Antes já tínhamos passado pelo jardim da quinta, onde Helena nos proporcionara uma degustação de cheiros: rosmaninho, alecrim, esteva, erva príncipe, hortelã-pimenta e cidreira, entre outras. Mas não se enganem ao pensar que as plantas que o casal Vinagre usa para fazer os seus produtos são cultivadas na quinta. Helena, que deixou a direcção de vendas de uma multinacional para se dedicar de corpo e alma aos Aromas do Valado, explica que a matéria-prima é colhida na natureza, com autorização dos proprietários das terras, que até agradecem a limpeza. E não falta o que colher, em pleno Parque Natural do Tejo Internacional, numa paisagem que, nesta zona, se assemelha à planície alentejana: tons de amarelo pintalgado pelo verde das árvores.
Natureza a solo
Antes da despedida, servem-nos um refrescante chá frio, também feito a partir de ervas autóctones. Mata-se a sede, mas não a fome. As horas foram passando sem avisar e o estômago já começa a exigir recarga. Regressamos ao Ô Hotel Fonte Santa, em Monfortinho, onde estamos instalados, e espera-nos um almoço recheado com pratos da região, com destaque para as carnes. Mas acalmem-se os amantes do peixe, que a tantos quilómetros do mar não falta frescura nem boa confecção.
O serviço é buffet, o que permite a cada um fazer uma ementa à medida do seu paladar. Mas tão boa como a comida é a vista do restaurante, com um fantástico deck plantado sobre a paisagem. No horizonte não há sinais de civilização. Nem casas, nem antenas de telemóvel, nem turbinas eólicas. A natureza, a solo. Sem corantes nem conservantes.
Um nível bem abaixo do terraço fica o ex-líbris do hotel: as piscinas. Gigantes, num arredondado irregular. Nem o almoço nos faz resistir à tentação. Um jardim exuberante, repleto de árvores e plantas em diversidade e quantidade completam o cenário e constituem um convite descarado ao ócio. Ao puro dolce far niente. Numa região árida do interior, este oásis só é possível graças à abundância das águas, cujas propriedades justificaram a criação das Termas de Monfortinho.
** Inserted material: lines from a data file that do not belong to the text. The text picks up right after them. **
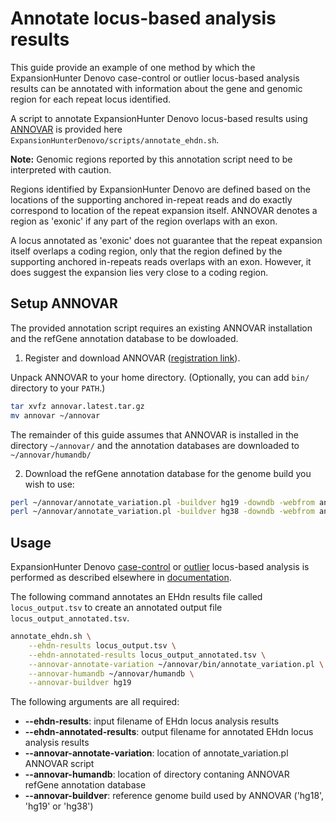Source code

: # Annotate locus-based analysis results

This guide provide an example of one method by which the ExpansionHunter Denovo case-control or outlier locus-based analysis results can be annotated with information about the gene and genomic region for each repeat locus identified.

A script to annotate ExpansionHunter Denovo locus-based results using [ANNOVAR](http://annovar.openbioinformatics.org) is provided here `ExpansionHunterDenovo/scripts/annotate_ehdn.sh`. 


**Note:** Genomic regions reported by this annotation script need to be interpreted with caution.

Regions identified by ExpansionHunter Denovo are defined based on the locations of the supporting anchored in-repeat reads and do exactly correspond to location of the repeat expansion itself. ANNOVAR denotes a region as 'exonic' if any part of the region overlaps with an exon.

A locus annotated as 'exonic' does not guarantee that the repeat expansion itself overlaps a coding region, only that the region defined by the supporting anchored in-repeats reads overlaps with an exon. However, it does suggest the expansion lies very close to a coding region.




## Setup ANNOVAR

The provided annotation script requires an existing ANNOVAR installation and the refGene annotation database to be dowloaded.

1. Register and download ANNOVAR ([registration link](http://download.openbioinformatics.org/annovar_download_form.php)).

Unpack ANNOVAR to your home directory. (Optionally, you can add `bin/` directory to your `PATH`.)

```bash
tar xvfz annovar.latest.tar.gz
mv annovar ~/annovar
```

The remainder of this guide assumes that ANNOVAR is installed in the directory `~/annovar/` and the annotation databases are downloaded to `~/annovar/humandb/`

2. Download the refGene annotation database for the genome build you wish to use:

```bash
perl ~/annovar/annotate_variation.pl -buildver hg19 -downdb -webfrom annovar refGene humandb/
perl ~/annovar/annotate_variation.pl -buildver hg38 -downdb -webfrom annovar refGene humandb/
```


## Usage

ExpansionHunter Denovo [case-control](03_Case_control_quickstart.md) or [outlier](04_Outlier_quickstart.md) locus-based analysis is performed as described elsewhere in [documentation](00_Introduction.md).

The following command annotates an EHdn results file called `locus_output.tsv` to create an annotated output file `locus_output_annotated.tsv`.

```bash
annotate_ehdn.sh \
    --ehdn-results locus_output.tsv \
    --ehdn-annotated-results locus_output_annotated.tsv \
    --annovar-annotate-variation ~/annovar/bin/annotate_variation.pl \
    --annovar-humandb ~/annovar/humandb \
    --annovar-buildver hg19
```

The following arguments are all required:

- **--ehdn-results**: input filename of EHdn locus analysis results
- **--ehdn-annotated-results**: output filename for annotated EHdn locus analysis results
- **--annovar-annotate-variation**: location of annotate_variation.pl ANNOVAR script
- **--annovar-humandb**: location of directory contaning ANNOVAR refGene annotation database
- **--annovar-buildver**: reference genome build used by ANNOVAR ('hg18', 'hg19' or 'hg38')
Ao fim da tarde calçamos sapatos confortáveis e aproveitamos as temperaturas mais amenas (mesmo assim perto dos 30º) para uma visita pelas redondezas. A pouco mais de uma dúzia de quilómetros chegamos ao primeiro destino: Penha Garcia. Calcorreamos as ruelas estreitas e inclinadas da aldeia e subimos ao seu castelo altaneiro, onde espiolhamos o vale do rio Pônsul. Lá no fundo, as encostas salpicadas por moinhos de água tentam-nos a uma visita mais desprendida, que não conseguimos concretizar. No caminho, compramos o pão típico amassado por Ana Mena e pela mãe Margarida, que deixaram a azáfama de Lisboa para reabrir o forno comunitário da aldeia. E ainda compramos uma marafona — uma boneca de pano feita a partir de uma cruz de madeira — a uma artesã local.
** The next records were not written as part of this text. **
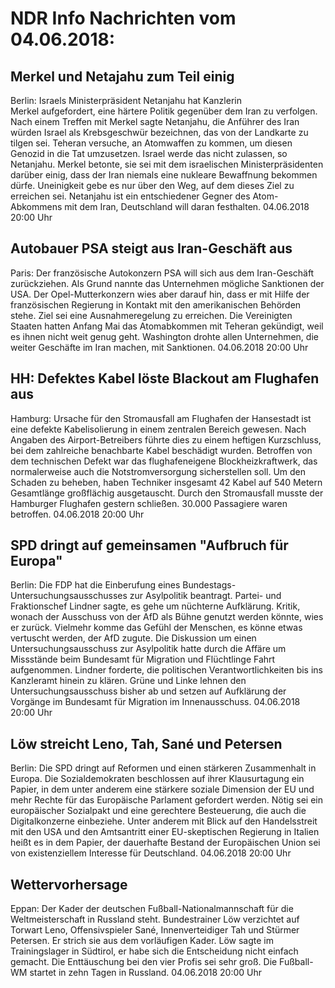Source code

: # NDR Info Nachrichten vom 04.06.2018:


## Merkel und Netajahu zum Teil einig
Berlin: Israels Ministerpräsident Netanjahu hat Kanzlerin Merkel aufgefordert, eine härtere Politik gegenüber dem Iran zu verfolgen. Nach einem Treffen mit Merkel sagte Netanjahu, die Anführer des Iran würden Israel als Krebsgeschwür bezeichnen, das von der Landkarte zu tilgen sei. Teheran versuche, an Atomwaffen zu kommen, um diesen Genozid in die Tat umzusetzen. Israel werde das nicht zulassen, so Netanjahu. Merkel betonte, sie sei mit dem israelischen Ministerpräsidenten darüber einig, dass der Iran niemals eine nukleare Bewaffnung bekommen dürfe. Uneinigkeit gebe es nur über den Weg, auf dem dieses Ziel zu erreichen sei. Netanjahu ist ein entschiedener Gegner des Atom-Abkommens mit dem Iran, Deutschland will daran festhalten. 04.06.2018 20:00 Uhr 

## Autobauer PSA steigt aus Iran-Geschäft aus
Paris: Der französische Autokonzern PSA will sich aus dem Iran-Geschäft zurückziehen. Als Grund nannte das Unternehmen mögliche Sanktionen der USA. Der Opel-Mutterkonzern wies aber darauf hin, dass er mit Hilfe der französischen Regierung in Kontakt mit den amerikanischen Behörden stehe. Ziel sei eine Ausnahmeregelung zu erreichen. Die Vereinigten Staaten hatten Anfang Mai das Atomabkommen mit Teheran gekündigt, weil es ihnen nicht weit genug geht. Washington drohte allen Unternehmen, die weiter Geschäfte im Iran machen, mit Sanktionen. 04.06.2018 20:00 Uhr 

## HH: Defektes Kabel löste Blackout am Flughafen aus
Hamburg:  Ursache für den Stromausfall am Flughafen der Hansestadt ist eine defekte Kabelisolierung in einem zentralen Bereich gewesen. Nach Angaben des Airport-Betreibers führte dies zu einem heftigen Kurzschluss, bei dem zahlreiche benachbarte Kabel beschädigt wurden. Betroffen von dem technischen Defekt war das flughafeneigene Blockheizkraftwerk, das normalerweise auch die Notstromversorgung sicherstellen soll. Um den Schaden zu beheben, haben Techniker insgesamt 42 Kabel auf 540 Metern Gesamtlänge großflächig ausgetauscht. Durch den Stromausfall musste der Hamburger Flughafen gestern schließen. 30.000 Passagiere waren betroffen. 04.06.2018 20:00 Uhr 

## SPD dringt auf gemeinsamen "Aufbruch für Europa"
Berlin: Die FDP hat die Einberufung eines Bundestags-Untersuchungsausschusses zur Asylpolitik beantragt. Partei- und Fraktionschef Lindner sagte, es gehe um nüchterne Aufklärung. Kritik, wonach der Ausschuss von der AfD als Bühne genutzt werden könnte, wies er zurück. Vielmehr komme das Gefühl der Menschen, es könne etwas vertuscht werden, der AfD zugute. Die Diskussion um einen Untersuchungsausschuss zur Asylpolitik hatte durch die Affäre um Missstände beim Bundesamt für Migration und Flüchtlinge Fahrt aufgenommen. Lindner forderte, die politischen Verantwortlichkeiten bis ins Kanzleramt hinein zu klären. Grüne und Linke lehnen den Untersuchungsausschuss bisher ab und setzen auf Aufklärung der Vorgänge im Bundesamt für Migration im Innenausschuss. 04.06.2018 20:00 Uhr 

## Löw streicht Leno, Tah, Sané und Petersen
Berlin: Die SPD dringt auf Reformen und einen stärkeren Zusammenhalt in Europa. Die Sozialdemokraten beschlossen auf ihrer Klausurtagung ein Papier, in dem unter anderem eine stärkere soziale Dimension der EU und mehr Rechte für das Europäische Parlament gefordert werden. Nötig sei ein europäischer Sozialpakt und eine gerechtere Besteuerung, die auch die Digitalkonzerne einbeziehe. Unter anderem mit Blick auf den Handelsstreit mit den USA und den Amtsantritt einer EU-skeptischen Regierung in Italien heißt es in dem Papier, der dauerhafte Bestand der Europäischen Union sei von existenziellem Interesse für Deutschland. 04.06.2018 20:00 Uhr 

## Wettervorhersage
Eppan: Der Kader der deutschen Fußball-Nationalmannschaft für die Weltmeisterschaft in Russland steht. Bundestrainer Löw verzichtet auf Torwart Leno, Offensivspieler Sané, Innenverteidiger Tah und Stürmer Petersen. Er strich sie aus dem vorläufigen Kader. Löw sagte im Trainingslager in Südtirol, er habe sich die Entscheidung nicht einfach gemacht. Die Enttäuschung bei den vier Profis sei sehr groß. Die Fußball-WM startet in zehn Tagen in Russland. 04.06.2018 20:00 Uhr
Ficávamos por aqui, a ouvir as histórias de Margarida e das receitas secretas da tia Alice, sentadas numa sombra do largo do pelourinho. Mas o roteiro ainda tem mais uma paragem obrigatória, a mais uma dúzia de quilómetros: Monsanto. Enquanto subimos pelas ruelas íngremes da aldeia, o guia explica-nos que o rótulo de vila mais portuguesa de Portugal se deve a um polémico concurso levado a cabo pelo Estado Novo, nos finais dos anos 30 do século passado. Pretendia-se assim enaltecer a pátria através do seu “glorioso” passado, resguardando-se a nação de “ideias perturbadoras”, que pusessem em causa a unidade nacional. Uma réplica do prémio, um galo de prata, ainda se encontra no topo de uma torre de Monsanto. Não se sabe se foi a polémica sobre a parcialidade dos juízes que ditou o fim do concurso, facto é que a prova acabou por ficar solteira. Isso permitiu amplificar o rótulo de Monsanto, que, marketing à parte, merece bem a visita.